Intervention de Jérôme Bignon

Commission du développement durable, des infrastructures, de l'équipement et de l'aménagement du territoire — Réunion du 16 décembre 2014 : 1ère réunion
Ratification de l'amendement au protocole de kyoto du 11 décembre 1997 — Examen du rapport pour avis

Photo de Jérôme BignonJérôme Bignon, rapporteur pour avis :

L'actualité de ce texte ne pourrait pas être plus brûlante en effet, quelques jours seulement après l'exhortation de Ban Ki-moon. La question du réchauffement climatique se pose depuis une trentaine d'années. À l'incompréhension a succédé le doute, avant qu'un consensus scientifique se dégage sur la réalité du phénomène. La prise de conscience de l'urgence à agir est désormais collective et largement répandue dans la société civile. La conférence de Paris de l'année prochaine sera la vingt-et-unième conférence des parties à la convention-cadre des Nations unies sur les changements climatiques, initiée à Rio en 1992. Les enjeux actuels sont remarquablement présentés dans la note de décryptage de Pierre Radanne, accessible sur Internet dans plusieurs langues et que nous diffuserons plus largement au Sénat. Je remercie le président Maurey de sa perspicacité : nous montrons l'utilité de la commission du développement durable en nous saisissant de ce texte.

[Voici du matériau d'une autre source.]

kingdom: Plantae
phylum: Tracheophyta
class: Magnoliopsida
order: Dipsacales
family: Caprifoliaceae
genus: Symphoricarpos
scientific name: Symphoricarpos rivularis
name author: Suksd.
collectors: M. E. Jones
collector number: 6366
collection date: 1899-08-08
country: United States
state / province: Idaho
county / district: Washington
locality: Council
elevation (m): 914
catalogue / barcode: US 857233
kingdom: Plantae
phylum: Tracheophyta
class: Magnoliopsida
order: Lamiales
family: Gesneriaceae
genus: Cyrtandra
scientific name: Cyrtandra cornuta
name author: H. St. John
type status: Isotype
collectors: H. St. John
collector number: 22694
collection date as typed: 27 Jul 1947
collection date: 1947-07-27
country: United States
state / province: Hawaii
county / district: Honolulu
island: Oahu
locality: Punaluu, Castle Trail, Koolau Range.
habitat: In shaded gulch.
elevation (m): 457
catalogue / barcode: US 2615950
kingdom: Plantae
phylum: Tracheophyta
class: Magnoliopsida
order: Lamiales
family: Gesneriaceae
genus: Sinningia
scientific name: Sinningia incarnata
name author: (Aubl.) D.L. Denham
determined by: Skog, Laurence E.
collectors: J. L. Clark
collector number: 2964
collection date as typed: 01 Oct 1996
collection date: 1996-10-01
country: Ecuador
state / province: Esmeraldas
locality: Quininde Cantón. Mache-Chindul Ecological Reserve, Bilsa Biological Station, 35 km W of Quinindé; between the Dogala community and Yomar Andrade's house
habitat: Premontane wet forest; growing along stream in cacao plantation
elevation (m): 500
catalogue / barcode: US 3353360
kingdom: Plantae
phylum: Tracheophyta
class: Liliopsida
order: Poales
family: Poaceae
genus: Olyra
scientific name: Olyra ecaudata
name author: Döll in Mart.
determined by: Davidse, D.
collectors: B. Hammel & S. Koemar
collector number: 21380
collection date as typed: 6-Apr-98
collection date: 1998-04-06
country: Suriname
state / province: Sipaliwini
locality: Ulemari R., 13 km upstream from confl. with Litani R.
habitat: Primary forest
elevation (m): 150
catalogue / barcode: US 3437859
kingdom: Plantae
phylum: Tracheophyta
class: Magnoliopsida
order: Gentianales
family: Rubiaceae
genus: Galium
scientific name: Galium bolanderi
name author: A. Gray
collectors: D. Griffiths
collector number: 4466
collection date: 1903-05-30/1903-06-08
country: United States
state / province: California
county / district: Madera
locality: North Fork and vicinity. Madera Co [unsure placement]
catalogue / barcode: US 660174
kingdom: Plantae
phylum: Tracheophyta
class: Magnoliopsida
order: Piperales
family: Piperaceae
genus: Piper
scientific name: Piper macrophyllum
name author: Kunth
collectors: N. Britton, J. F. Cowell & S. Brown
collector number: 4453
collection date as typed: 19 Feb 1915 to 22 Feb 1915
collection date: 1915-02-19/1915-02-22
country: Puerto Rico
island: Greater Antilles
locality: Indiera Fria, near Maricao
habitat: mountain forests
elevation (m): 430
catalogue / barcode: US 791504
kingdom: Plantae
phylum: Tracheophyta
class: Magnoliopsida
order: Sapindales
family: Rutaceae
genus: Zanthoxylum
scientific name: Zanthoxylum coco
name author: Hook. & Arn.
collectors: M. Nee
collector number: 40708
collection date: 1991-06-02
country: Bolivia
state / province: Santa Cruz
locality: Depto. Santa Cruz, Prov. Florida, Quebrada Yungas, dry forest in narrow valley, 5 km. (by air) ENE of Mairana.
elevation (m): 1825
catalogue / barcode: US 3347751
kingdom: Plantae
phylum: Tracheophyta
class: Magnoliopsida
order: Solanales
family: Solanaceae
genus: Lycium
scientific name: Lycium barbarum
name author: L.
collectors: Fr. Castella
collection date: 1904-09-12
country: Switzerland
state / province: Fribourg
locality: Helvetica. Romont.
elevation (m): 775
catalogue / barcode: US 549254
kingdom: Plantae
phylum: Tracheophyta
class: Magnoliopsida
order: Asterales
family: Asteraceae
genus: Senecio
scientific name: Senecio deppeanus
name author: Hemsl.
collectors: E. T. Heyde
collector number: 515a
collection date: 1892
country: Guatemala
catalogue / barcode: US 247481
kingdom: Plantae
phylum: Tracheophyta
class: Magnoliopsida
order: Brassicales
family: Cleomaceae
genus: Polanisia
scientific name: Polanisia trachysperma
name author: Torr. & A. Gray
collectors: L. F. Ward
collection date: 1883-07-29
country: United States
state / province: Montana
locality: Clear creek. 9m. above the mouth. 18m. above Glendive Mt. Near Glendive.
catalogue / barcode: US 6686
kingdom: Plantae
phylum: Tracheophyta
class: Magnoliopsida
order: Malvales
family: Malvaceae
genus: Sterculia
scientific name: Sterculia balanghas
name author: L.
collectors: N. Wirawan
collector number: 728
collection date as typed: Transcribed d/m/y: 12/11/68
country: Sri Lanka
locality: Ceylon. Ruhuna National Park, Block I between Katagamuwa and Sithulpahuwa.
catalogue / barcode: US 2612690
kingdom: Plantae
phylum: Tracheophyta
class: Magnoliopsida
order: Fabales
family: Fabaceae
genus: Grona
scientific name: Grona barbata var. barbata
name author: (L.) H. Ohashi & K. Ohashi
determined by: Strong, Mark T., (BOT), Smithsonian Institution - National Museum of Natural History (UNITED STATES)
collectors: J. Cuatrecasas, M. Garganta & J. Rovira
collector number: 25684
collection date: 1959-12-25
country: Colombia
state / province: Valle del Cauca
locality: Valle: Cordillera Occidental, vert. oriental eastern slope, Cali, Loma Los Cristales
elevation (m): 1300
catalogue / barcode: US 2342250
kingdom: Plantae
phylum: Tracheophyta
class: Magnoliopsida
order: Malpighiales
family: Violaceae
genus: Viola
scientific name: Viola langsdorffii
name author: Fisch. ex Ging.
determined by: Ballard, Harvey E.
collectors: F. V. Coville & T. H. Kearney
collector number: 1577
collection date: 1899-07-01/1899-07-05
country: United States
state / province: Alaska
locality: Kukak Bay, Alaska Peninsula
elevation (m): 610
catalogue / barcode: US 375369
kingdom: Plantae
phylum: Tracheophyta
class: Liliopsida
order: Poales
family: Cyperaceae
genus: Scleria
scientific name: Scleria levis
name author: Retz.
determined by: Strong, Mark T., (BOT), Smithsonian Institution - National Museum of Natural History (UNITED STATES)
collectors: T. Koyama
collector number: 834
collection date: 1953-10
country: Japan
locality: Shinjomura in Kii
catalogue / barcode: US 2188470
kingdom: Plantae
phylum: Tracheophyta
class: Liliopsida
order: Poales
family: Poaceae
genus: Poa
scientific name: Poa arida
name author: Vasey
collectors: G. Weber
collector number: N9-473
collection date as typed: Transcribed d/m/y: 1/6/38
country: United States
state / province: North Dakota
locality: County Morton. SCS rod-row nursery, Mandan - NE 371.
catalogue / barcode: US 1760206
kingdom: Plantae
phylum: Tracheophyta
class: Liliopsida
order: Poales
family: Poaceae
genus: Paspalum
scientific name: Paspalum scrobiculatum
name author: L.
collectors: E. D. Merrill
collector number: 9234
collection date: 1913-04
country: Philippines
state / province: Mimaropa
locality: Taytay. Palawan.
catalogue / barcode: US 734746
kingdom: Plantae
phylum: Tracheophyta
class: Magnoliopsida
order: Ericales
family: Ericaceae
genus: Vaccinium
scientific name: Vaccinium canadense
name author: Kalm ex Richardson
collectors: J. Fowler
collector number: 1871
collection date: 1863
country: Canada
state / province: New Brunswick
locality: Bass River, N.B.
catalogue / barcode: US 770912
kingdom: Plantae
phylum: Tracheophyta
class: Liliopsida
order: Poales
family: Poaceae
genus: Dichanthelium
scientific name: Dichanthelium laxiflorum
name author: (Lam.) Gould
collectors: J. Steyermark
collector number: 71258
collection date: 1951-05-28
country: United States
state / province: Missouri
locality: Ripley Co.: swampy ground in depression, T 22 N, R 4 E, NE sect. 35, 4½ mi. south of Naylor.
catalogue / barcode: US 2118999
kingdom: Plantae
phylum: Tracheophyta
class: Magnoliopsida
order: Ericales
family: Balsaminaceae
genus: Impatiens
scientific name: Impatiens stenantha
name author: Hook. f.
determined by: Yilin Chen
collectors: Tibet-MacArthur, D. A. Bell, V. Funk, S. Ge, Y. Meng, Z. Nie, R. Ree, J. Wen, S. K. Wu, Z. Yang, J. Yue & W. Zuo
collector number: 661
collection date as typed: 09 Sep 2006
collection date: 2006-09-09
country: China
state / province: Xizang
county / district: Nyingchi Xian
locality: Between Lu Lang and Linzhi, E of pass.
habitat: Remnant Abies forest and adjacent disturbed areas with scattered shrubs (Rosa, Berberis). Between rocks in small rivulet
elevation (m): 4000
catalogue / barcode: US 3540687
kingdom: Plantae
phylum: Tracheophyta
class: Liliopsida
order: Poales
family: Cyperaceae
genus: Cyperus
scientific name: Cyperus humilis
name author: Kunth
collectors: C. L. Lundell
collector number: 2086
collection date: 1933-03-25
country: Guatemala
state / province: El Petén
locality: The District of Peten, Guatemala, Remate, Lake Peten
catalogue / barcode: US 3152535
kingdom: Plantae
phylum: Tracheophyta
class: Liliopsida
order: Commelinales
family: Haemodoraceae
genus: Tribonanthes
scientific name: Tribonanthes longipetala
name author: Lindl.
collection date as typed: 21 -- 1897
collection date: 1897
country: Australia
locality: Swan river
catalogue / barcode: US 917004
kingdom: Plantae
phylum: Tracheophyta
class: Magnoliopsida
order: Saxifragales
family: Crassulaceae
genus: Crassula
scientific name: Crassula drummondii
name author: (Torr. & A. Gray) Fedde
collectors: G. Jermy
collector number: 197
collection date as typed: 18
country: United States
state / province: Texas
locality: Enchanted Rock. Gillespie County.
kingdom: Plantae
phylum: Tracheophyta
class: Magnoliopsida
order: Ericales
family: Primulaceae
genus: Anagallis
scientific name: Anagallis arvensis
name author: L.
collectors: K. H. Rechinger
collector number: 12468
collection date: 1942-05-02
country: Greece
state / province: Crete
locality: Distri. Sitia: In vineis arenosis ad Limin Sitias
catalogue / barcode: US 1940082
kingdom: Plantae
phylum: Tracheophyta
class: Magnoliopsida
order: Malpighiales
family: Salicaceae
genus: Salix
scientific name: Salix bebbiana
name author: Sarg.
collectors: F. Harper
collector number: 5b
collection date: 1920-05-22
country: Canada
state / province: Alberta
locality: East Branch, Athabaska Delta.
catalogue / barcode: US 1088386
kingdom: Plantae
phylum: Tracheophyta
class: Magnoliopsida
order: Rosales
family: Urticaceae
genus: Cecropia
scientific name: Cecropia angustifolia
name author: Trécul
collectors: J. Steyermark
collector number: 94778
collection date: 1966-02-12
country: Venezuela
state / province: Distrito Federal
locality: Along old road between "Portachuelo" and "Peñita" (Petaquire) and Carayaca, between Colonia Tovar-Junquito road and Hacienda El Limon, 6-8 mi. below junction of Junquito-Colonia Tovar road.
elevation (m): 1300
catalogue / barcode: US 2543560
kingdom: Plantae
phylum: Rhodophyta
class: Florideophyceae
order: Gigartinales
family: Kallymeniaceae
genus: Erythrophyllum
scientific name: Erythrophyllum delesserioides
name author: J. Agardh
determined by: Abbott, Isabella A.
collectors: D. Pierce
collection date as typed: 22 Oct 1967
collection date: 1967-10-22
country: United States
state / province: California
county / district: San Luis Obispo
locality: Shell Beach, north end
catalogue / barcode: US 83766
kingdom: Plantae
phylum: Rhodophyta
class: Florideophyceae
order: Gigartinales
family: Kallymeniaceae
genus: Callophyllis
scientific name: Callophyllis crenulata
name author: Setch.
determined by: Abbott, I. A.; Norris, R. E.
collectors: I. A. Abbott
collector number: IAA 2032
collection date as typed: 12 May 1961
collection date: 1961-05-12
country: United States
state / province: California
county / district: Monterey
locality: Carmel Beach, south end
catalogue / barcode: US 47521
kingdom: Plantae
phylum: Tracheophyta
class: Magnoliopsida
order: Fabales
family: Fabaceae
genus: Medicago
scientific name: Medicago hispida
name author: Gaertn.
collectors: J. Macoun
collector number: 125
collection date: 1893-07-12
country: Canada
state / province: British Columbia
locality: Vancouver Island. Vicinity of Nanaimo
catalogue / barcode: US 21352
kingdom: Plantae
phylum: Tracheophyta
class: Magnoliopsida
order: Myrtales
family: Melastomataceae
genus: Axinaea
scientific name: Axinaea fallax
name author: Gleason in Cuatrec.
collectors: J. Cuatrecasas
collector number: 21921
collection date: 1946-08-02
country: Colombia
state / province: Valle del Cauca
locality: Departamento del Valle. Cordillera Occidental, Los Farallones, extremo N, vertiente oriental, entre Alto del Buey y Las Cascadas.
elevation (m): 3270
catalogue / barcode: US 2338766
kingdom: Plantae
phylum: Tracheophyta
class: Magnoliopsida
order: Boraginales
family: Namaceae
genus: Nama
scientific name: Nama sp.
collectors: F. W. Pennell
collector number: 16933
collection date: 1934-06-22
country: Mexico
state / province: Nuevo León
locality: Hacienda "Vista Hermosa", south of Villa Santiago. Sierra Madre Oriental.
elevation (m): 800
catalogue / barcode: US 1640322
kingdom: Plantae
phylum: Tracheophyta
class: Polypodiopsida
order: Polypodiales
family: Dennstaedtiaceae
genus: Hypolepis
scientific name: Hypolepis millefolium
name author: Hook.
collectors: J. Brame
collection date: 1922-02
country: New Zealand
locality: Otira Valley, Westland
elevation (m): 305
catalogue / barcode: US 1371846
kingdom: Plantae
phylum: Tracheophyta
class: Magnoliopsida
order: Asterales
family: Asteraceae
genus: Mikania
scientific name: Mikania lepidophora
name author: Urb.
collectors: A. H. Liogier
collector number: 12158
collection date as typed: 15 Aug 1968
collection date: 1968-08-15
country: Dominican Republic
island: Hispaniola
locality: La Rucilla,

Le protocole de Kyoto, signé en 1997, est entré en vigueur en 2005. C'est le premier accord mondial contraignant sur le climat, et le seul à ce jour. Il fixe des objectifs de limitation des émissions de gaz à effet de serre aux pays développés comme aux économies en transition, et marque le point de départ d'un processus itératif visant à renforcer les contraintes pesant sur 193 pays, éloignés tant par la géographie que par leur niveau de développement... Autant dire que la construction de la tour de Babel était plus aisée ! De manière originale, le protocole de Kyoto ouvre la possibilité aux États d'atteindre leurs objectifs en réduisant directement leurs émissions ou en finançant des projets verts à l'étranger grâce aux systèmes de mise en oeuvre conjointe et au mécanisme de développement propre. La France devait, entre 2008 et 2012, réduire ses émissions de 8 % par rapport à 1990.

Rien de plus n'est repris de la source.